In 2026, Chiarini was officially admitted to the Associazione Italiana Ambasciatori del Gusto (Ambasciatori del Gusto), an Italian association founded in 2016 that brings together professionals dedicated to promoting Italian gastronomy, hospitality, and food culture. Membership is granted through a process of professional nomination, evaluation, and formal approval. Its membership includes three-Michelin-starred chefs Massimo Bottura, Antonino Cannavacciuolo, Enrico Bartolini, Niko Romito and Giancarlo Perbellini, as well as Carlo Cracco and Andrea Berton. Chiarini was formally welcomed into the association at a ceremony in Milan on 30 July 2026 by its president, chef Alessandro Gilmozzi.

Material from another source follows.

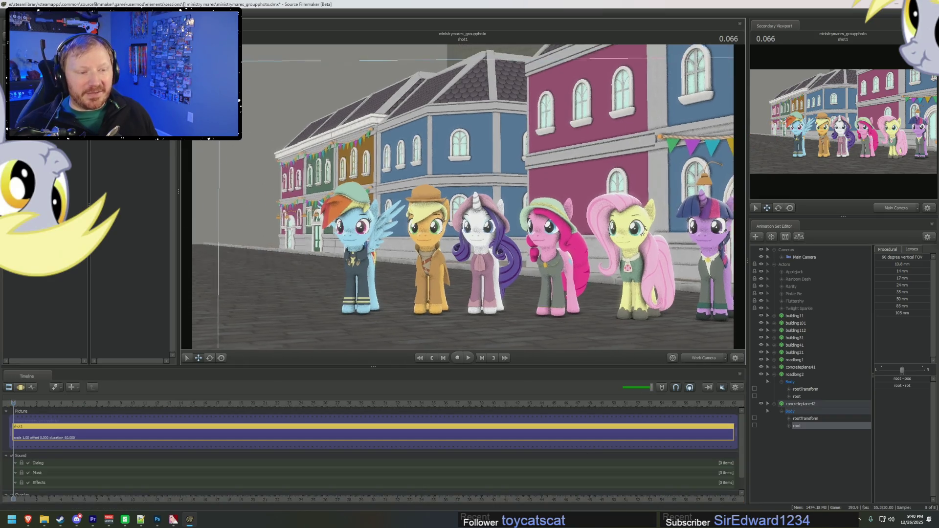
pyautogui.moveTo(463, 196); pyautogui.dragTo(463, 162)
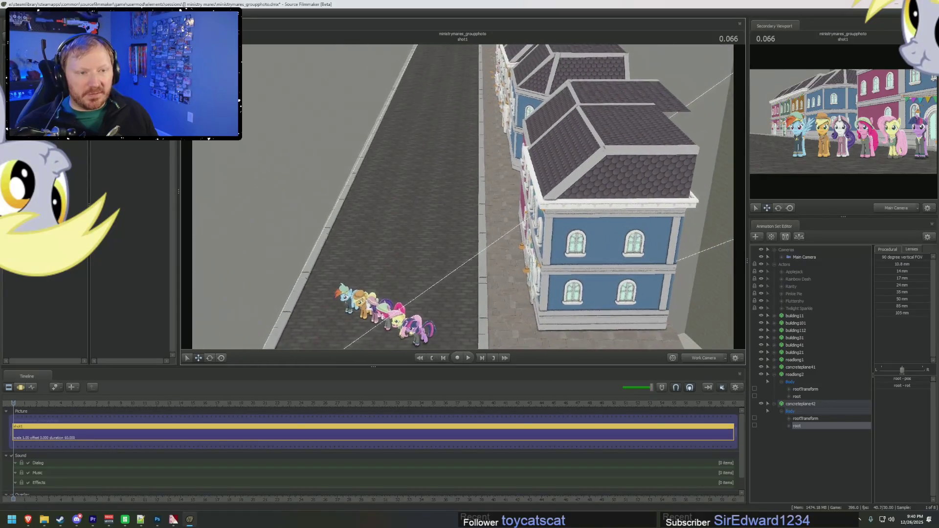
pyautogui.moveTo(462, 195); pyautogui.dragTo(521, 176, button='middle')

== Books and publications ==
Chiarini's, The New Renaissance of Italian Fusion Cuisine Trilogy, contains recipes that fuses Italian culinary with all the continents of the world. Later on in 2015 Chiarini published The Golden Collection of this trilogy and a book dedicated to his native Ferrara entitled, Ferrara Il Gioiello Culinario Nascosto (Ferrara the hidden culinary jewel). Finally in 2020 Chiarini published Ancient Techniques - Modern Looks, a book dedicated to the most ancient cooking techniques plated with avant garde looks. Chiarini has published a total of 8 books to date.

== Bibliography ==
- The New Renaissance of Italian Fusion Cuisine 1.0:
- The New Renaissance of Italian Fusion Cuisine 2.0:
- The New Renaissance of Italian Fusion Cuisine 3.0:
- The New Renaissance of Italian Fusion Cuisine - The Golden Collection:
- Ferrara Il Gioiello Culinario Nascosto:
- Ancient Techniques | Modern Looks:
- Dieci - One of a Kind:
- Dieci & Beyond (2026)

== Dieci Boutique Restaurant ==
Dieci Boutique Restaurant is the latest creation of chefs Gianfranco and Anna Chiarini, in partnership with Jimmy Beasley. The restaurant has been recognized for its efforts in sustainability, receiving several awards in this area, and has been mentioned among potential candidates for Bulgaria's first Michelin star.